The Goldfinch’s early themes of belonging are strong. If you have to be invited, then you don’t belong, and as a kid, belonging and security are essential. The problem with the adult version is we know that Theo likes to read however he seems to be oblivious to pulling a Great Gatsby. The narration indicates that he hates his life, but it is like he is a character out of an Edith Wharton novel whereas when early Theo experiences the tonal shift of his foster family with his biological family, it is obvious which world he actually belongs. Because his mother is a mystery, but Theo loved her, it makes you wonder how his parents ever got together, how his mother was able to afford for him to hob knob with his Park Avenue classmates and have an educational trust. (As a New Yorker, it bugged me that I didn’t know which school he attended.)
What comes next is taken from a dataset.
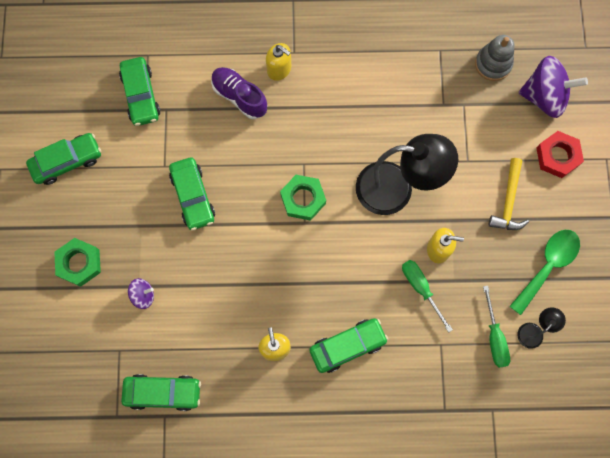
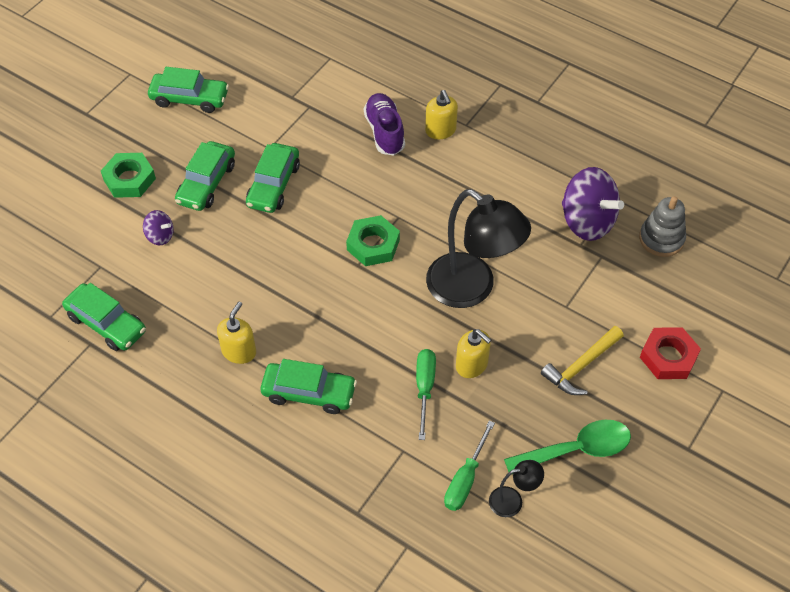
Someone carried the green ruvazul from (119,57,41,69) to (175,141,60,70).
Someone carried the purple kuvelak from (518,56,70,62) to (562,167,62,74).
The Goldfinch also has resonant scenes of synthetic comfort. Physical comfort is noticeably lacking so it is substituted with offers of alcohol or prescription medicine by every character. The only physical connection is abuse usually at the hands of fathers. There is also the idea that only chosen brothers, equals, are able to bridge the exile of tragedy and meet on a common ground of truth without ceremony and formality. For the most part, I think that the film nailed what it is like to be a child in New York and what it is like to be a New York child thrown among real children. They may be the same age, but the actual level of maturity wasn’t.
I don’t think that either romantic storyline worked. Outside of Wright’s performance, I don’t think that The Goldfinch successfully conveyed why the fate of the titular painting was important in an objective sense. I remember when The Scream was stolen, and I felt this wave of outrage because now who knew how many potential artists would not exist because they could not see it and become inspired by it. Some characters that are briefly introduced were probably important in the book, but should have been left out of the movie—sorry, Mr. Silver and Tom Cable. I’m not going to blame Ansel Elgort, who plays the adult Theo, for the hot mess that his section was. He didn’t transcend it like Aneurin Barnard did, but he wasn’t responsible for it and did his job. It just felt absurd. I hate the how we got here narrative structure.
The Goldfinch is a visually beautiful movie, but if you decide to see it, the childhood section is startingly better than the adult section. I almost wish that I could give you permission to fast forward through it since we don’t get a real resolution on what happens to Theo, but if you’re interested in the fate of the painting, you’ll have to watch the whole thing. It is a magnificent mess.